Plaintiffs in a wrongful death or survival action can recover medical expenses related to the injuries that caused the victim’s death. Causation is typically proved by fact witnesses, treating physicians, and by other witnesses with knowledge of how injuries were sustained that resulted in medical treatment. 

To recover those expenses, the plaintiff must proof that the treatment was necessary and that billings for the treatment are reasonable. Necessity is usually proved by a treating physician’s testimony that the billed services were needed to diagnose and treat the injuries.

Medical bills are reasonable when the charges are consistent with the usual and customary fees charged by other providers of the same services in the same community. The “usual” fee is the fee that the same provider charges other patients for the same services. The “customary” fee is the fee that comparable providers charge for the same services in the same geographic area.

Expert testimony is often essential to establish that a physician charged a usual and customary — and therefore reasonable — fee. Whether charges are reasonable cannot usually be established by medical testimony. A physician’s opinion that his or her chares are reasonable does not meet the evidentiary standard for proof of reasonableness. 

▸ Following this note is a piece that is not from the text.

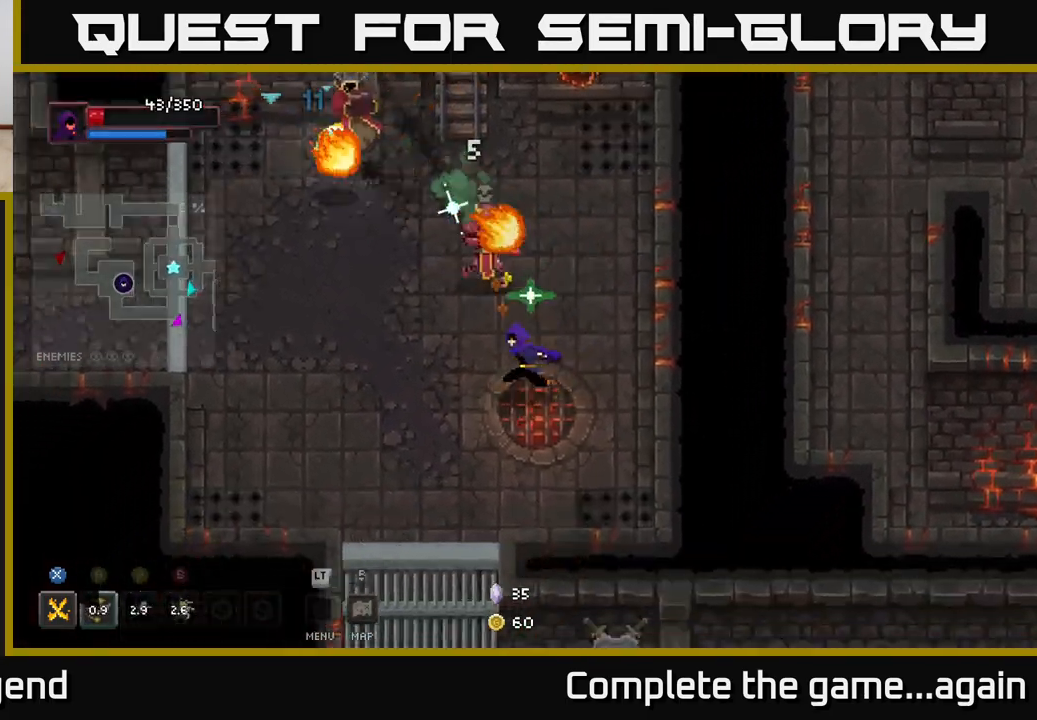
{"buttons": ["X"], "left_stick": "up-left", "right_stick": "center", "events": [[67, "left_stick", "up-left"], [133, "X", "down"]]}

Doctors usually have no personal knowledge of the prices charged by competitors. They often admit on cross-examination that they have not surveyed other doctors in their area to determine the amount they charge for the kind of services that are reflected in a medical billing. 

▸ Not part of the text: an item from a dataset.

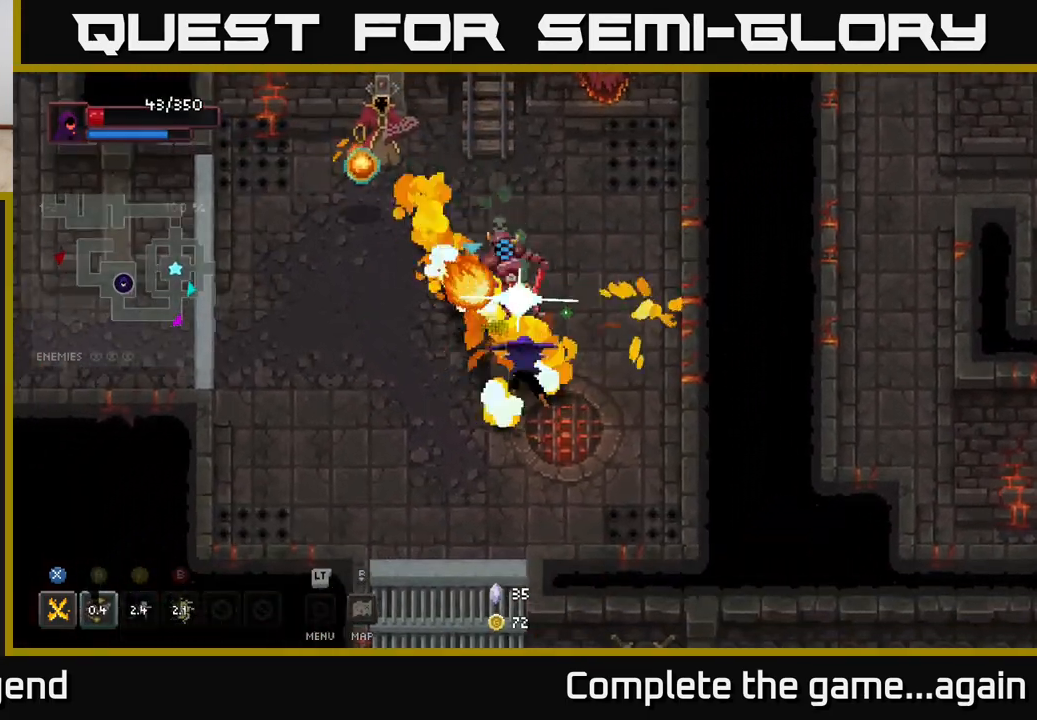
{"buttons": [], "left_stick": "up-left", "right_stick": "center", "events": [[50, "X", "up"], [50, "left_stick", "down"], [117, "A", "down"], [233, "A", "up"], [317, "left_stick", "left"], [400, "left_stick", "up"], [467, "left_stick", "up-left"]]}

Using an Expert to Prove that Medical Expenses Are Reasonable

Since jurors do not understand whether charges in a community are usual and customary, expert evidence is typically needed to prove the reasonableness of fees. The federal Daubert standard and its state counterparts require expert to testimony to be based on sufficient facts and a reliable methodology that experts apply to the facts in a reliable way. Physicians might have anecdotal conversations with other doctors about fees, but they can rarely claim to have used a reliable methodology to determine whether their charges are reasonable.

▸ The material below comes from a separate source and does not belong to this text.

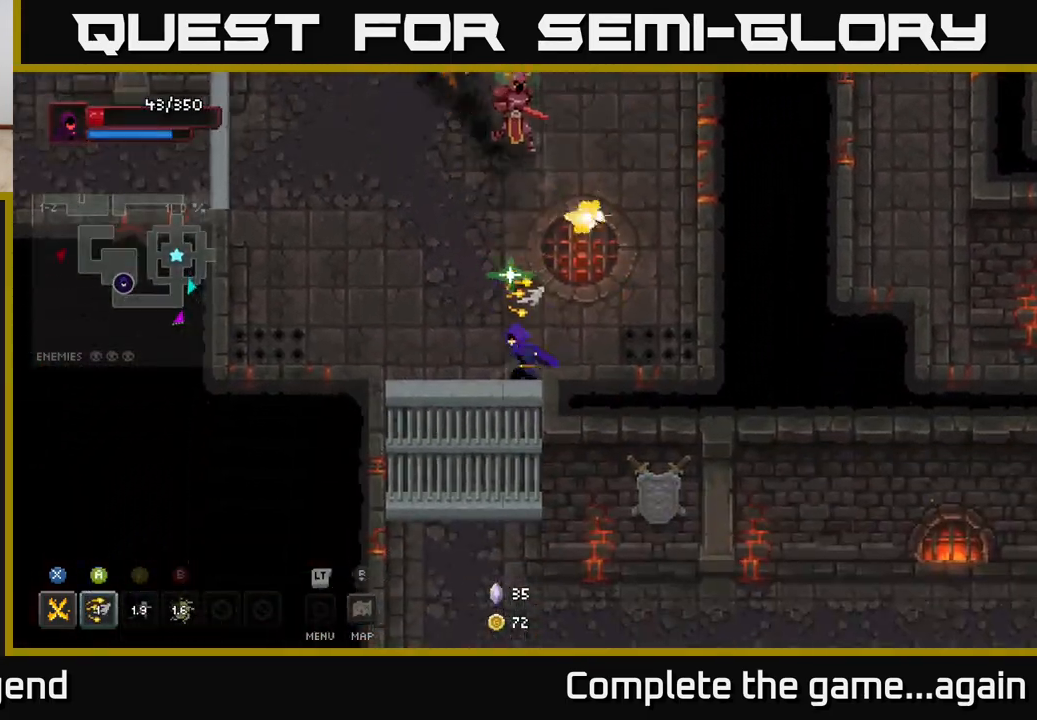
{"buttons": ["X"], "left_stick": "up", "right_stick": "center", "events": [[200, "left_stick", "up"], [233, "X", "down"]]}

Familiarity with billing and diagnostic codes gives medical billing experts specialized knowledge that ordinary jurors do not possess. Courts agree that medical billing experts do not need medical training to qualify as expert witnesses.

Medical billing experts satisfy the Daubert standard by gathering sufficient facts and data. They review medical records to determine whether the billings are accurate and whether they reflect the correct billing codes. They base opinions on databases that record the actual costs of specific medical services within a community. Courts consider those facts to be sufficient to support an expert’s analysis of a medical billing.

Medical billing experts also derive their opinions from reliable methodologies. They use databases to determine the actual prices charged by other physicians in the same area for the same services. That analysis allows the expert to determine whether the medical billing falls within a reasonable range of charges for the same services or is substantially higher. 

By adhering to methodologies that satisfy Daubert , medical billing review experts offer admissible expert testimony in wrongful death cases. Whether called by a plaintiff to establish that bills are reasonable or by a defendant to challenge reasonableness, a medical billing review expert is an essential witness in wrongful death litigation.